Q. Let me take you back to, let's say, November of 1995 when Jeff Wigand testifies. He is under possible threat of arrest in Kentucky.

Scruggs: Yes.

Q. And you are being sued. Did you ever worry about that was going on?

Scruggs: Sure. But when you are in the middle of combat like that with people like we were fighting, all your thoughts are to whip--to beating them. We were going to beat them, no matter what the cost.

I mean it was one of these things that becomes a cause, a crusade. You are inspired to do it, regardless of the risk. You feel that there is so much justice in the cause that you are willing to take those sorts of risks to get what you consider to be a proper result.

Obviously Jeff Wigand felt that. Obviously Merrell Williams felt it. And all of the lawyers an the Attorney General felt that that's what, we were on a crusade.

Q. Didn't your wife, didn't your brother-in-law, didn't somebody come to you and say, what are you doing?

Scruggs: No. My wife was incredibly supportive throughout this. My brother-in-law had nothing to say or do about this. We didn't discuss it.

Q. But he did encourage you, at one point, to get into discussions with the tobacco industry.

Scruggs: Actually that is, it was the other way around.
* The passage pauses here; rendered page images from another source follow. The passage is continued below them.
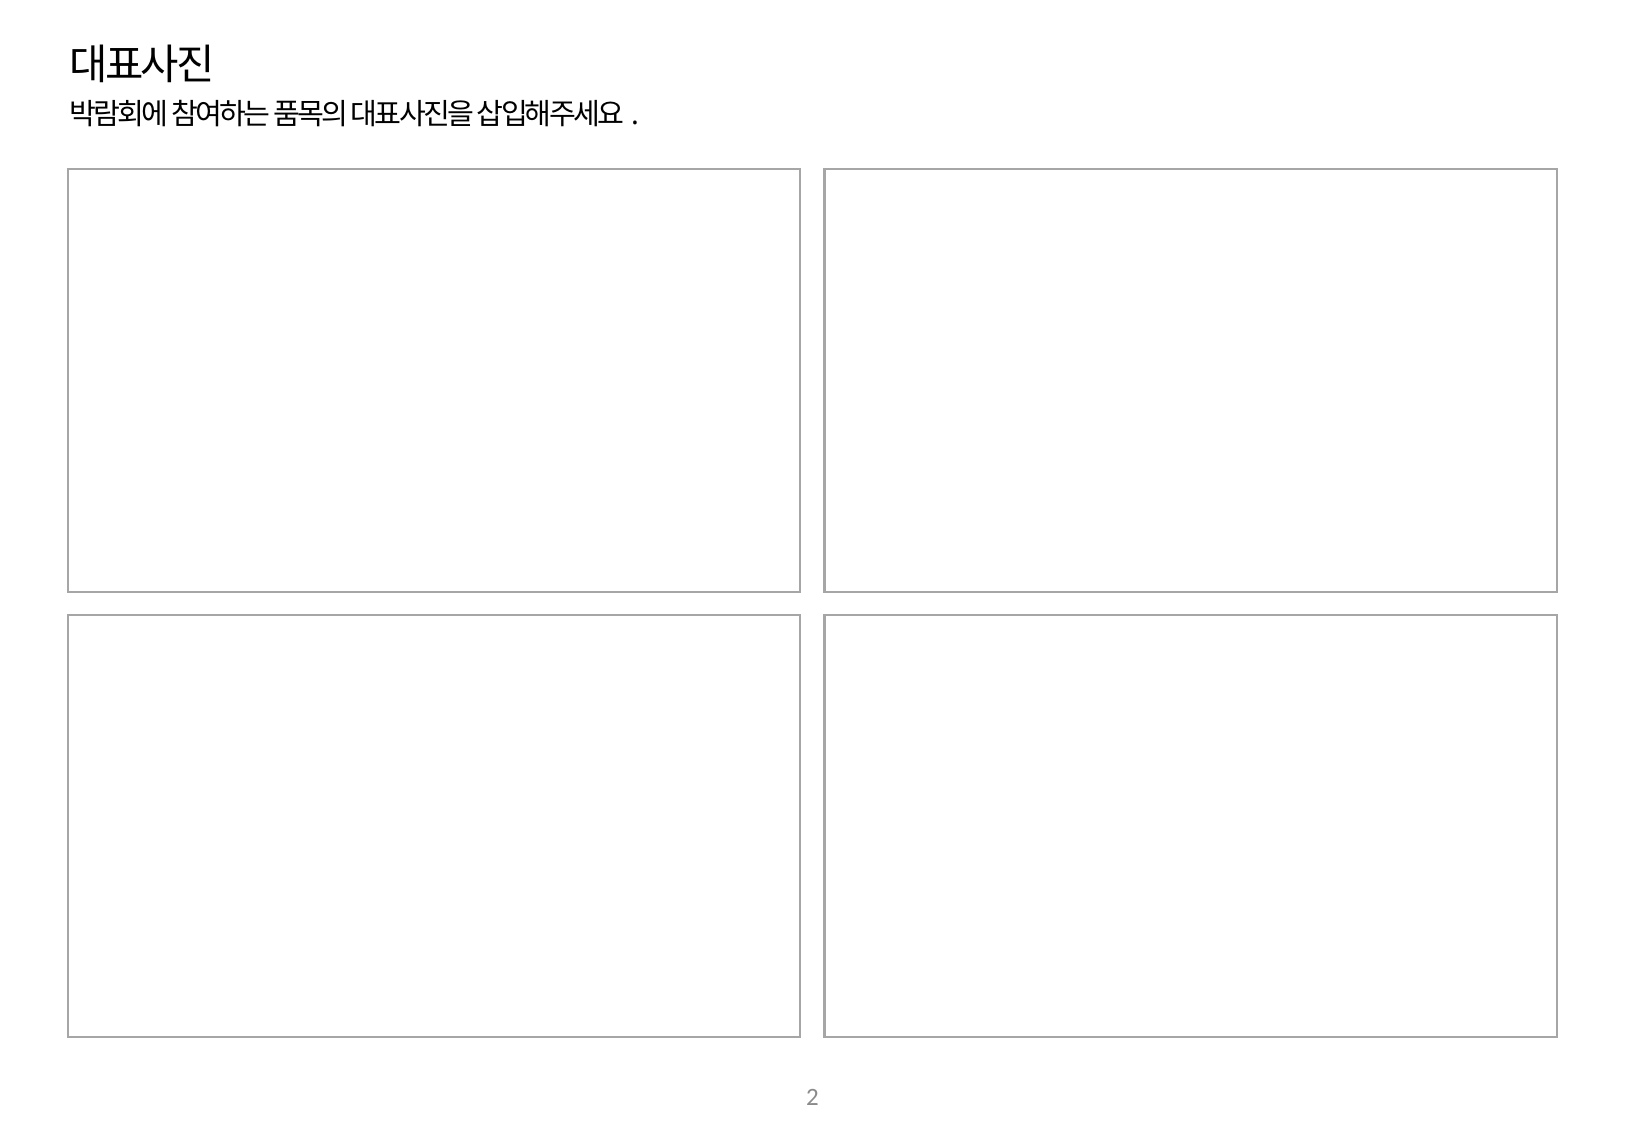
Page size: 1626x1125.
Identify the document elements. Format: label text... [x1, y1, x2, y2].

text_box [68, 169, 1557, 1038]
text_box 대표사진 [33, 30, 1284, 87]
text_box 박람회에 참여하는 품목의 대표사진을 삽입해주세요. [33, 87, 1284, 138]
slide_number 2 [629, 1065, 996, 1125]
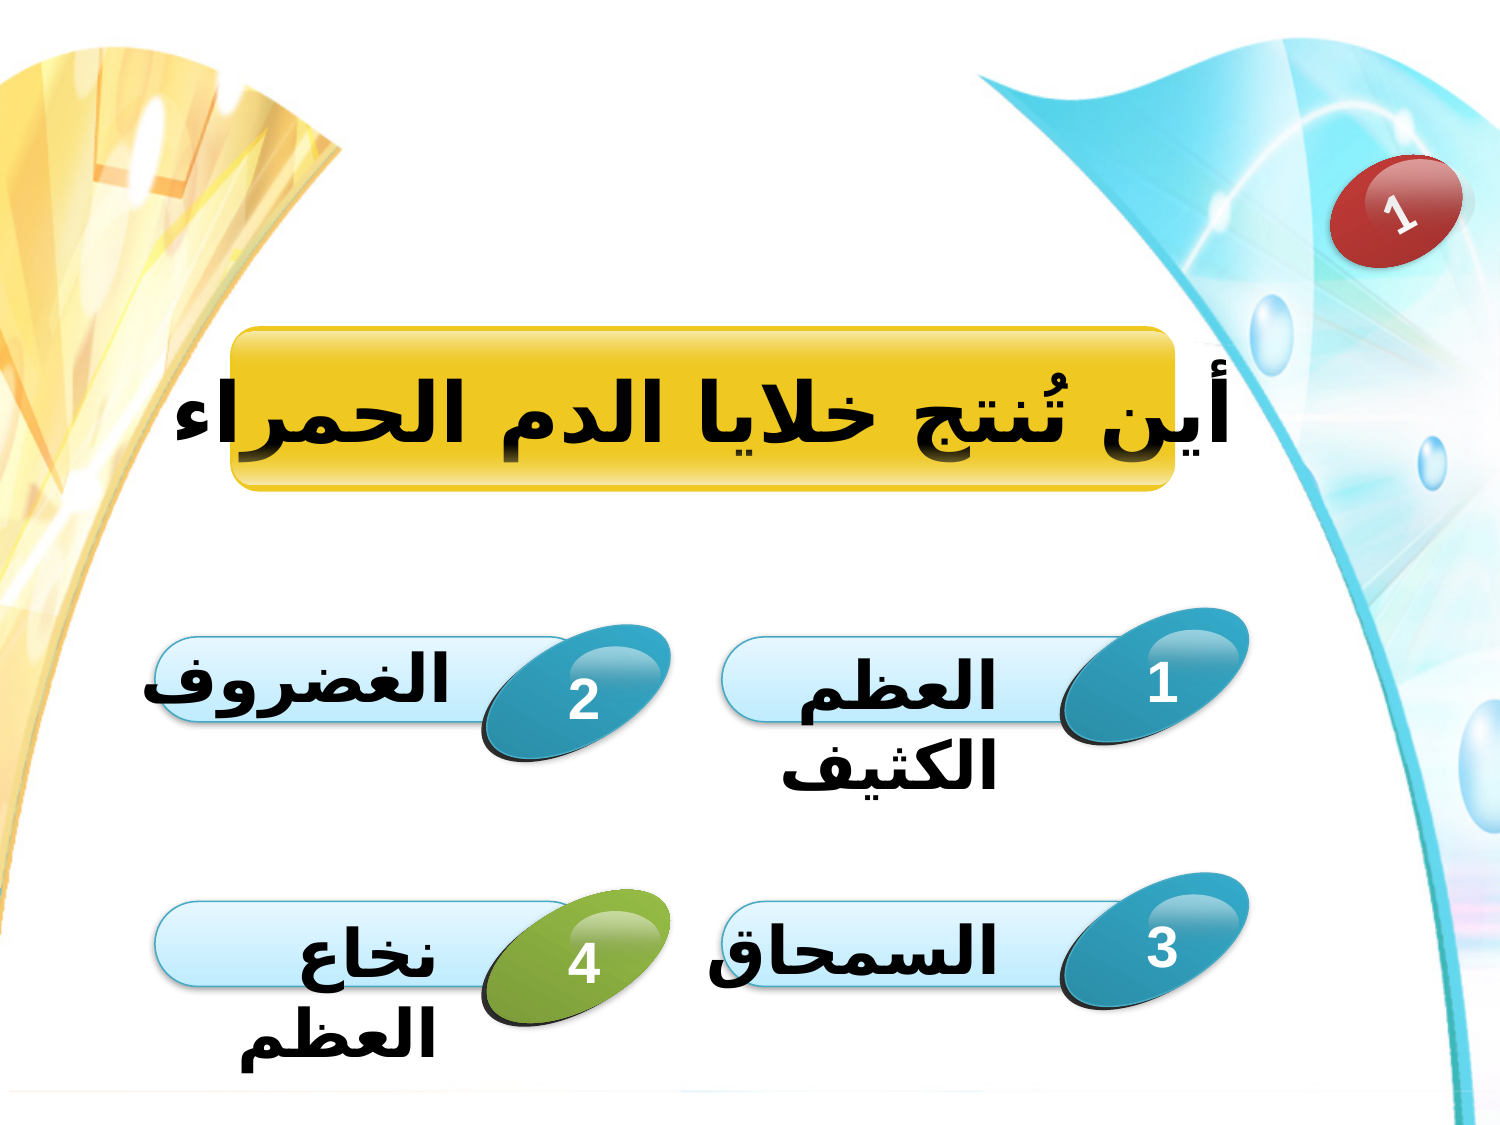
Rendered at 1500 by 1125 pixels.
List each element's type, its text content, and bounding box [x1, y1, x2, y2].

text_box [667, 888, 1259, 997]
picture [0, 0, 1500, 1125]
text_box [76, 901, 680, 1012]
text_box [229, 325, 1176, 492]
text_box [119, 628, 680, 747]
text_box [667, 623, 1259, 732]
text_box 1 [1330, 178, 1418, 268]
After the first Liggett settlement, this would have been in April of 1996, I read in the newspaper where the, where Steve Goldstone from. the CEO of R. J. Reynolds, when asked would R. J. Reynolds ever settle, like Liggett just did, responded, "We would be interested in a comprehensive resolution but not a piecemeal series of settlements."

It dawned on me then that there may be room to open up a dialogue to resolve these issues.

Q. Were the stakes now high enough so neither side could afford to lose.

Scruggs: The stakes were getting up to the point where neither side could afford to lose. And this was the first signal, or overture from the industry proper, not just a dissident like LeBow, but from a mainstream large tobacco industry, R. J. Reynolds, one of the target defendants in the case, that they were willing to consider a compromise.

I called Mike Moore. I said, "Mike I have got an idea that if, that I'd like to call Trent and see if he would be willing to try to broker a meeting with the industry, based on what Feldstone had said in the press." Mike said, "Okay, give it a try."

So I called Trent and I said, "Trent, you haven't been involved in any of this. You are probably considered to be tobacco friendly by the tobacco industry. You are someone that they would probably trust. You are someone that I would trust. Would you like to... Would you consider trying to set up a meeting to see if anything can be worked out on a national basis?"

Q. You are claiming that your main motivation here was the public health, doing something good and through all of this your brother-in-law is the majority leader of the Senate, one of the most powerful Republicans in the United States. And you never went to him? You never talked to him. And he never talked to you? You are in the headlines every day, you are killing his political party.

Scruggs: At the time, in early 1996, he was not the majority leader. In fact I think at the time he was not even the assistant majority leader. He was just a United States Senator. Not that I am belittling being a United States Senator.

Q. There were risks involved here that weren't normal to a regular law suit. This wasn't just a risk to the overhead of your law office by putting too much money into a case. What were the risks to you back then?

Scruggs: There was a risk of, I think, public humiliation was the worst one. If you are unsuccessful after taking on a task like this. Financial ruin. Discreditation, professionally. The wear and tear it puts on your family to read unfavorable things in the newspaper every day when you are not used to--not only not used to publicity, you are not used to national adverse publicity. Those sorts of things.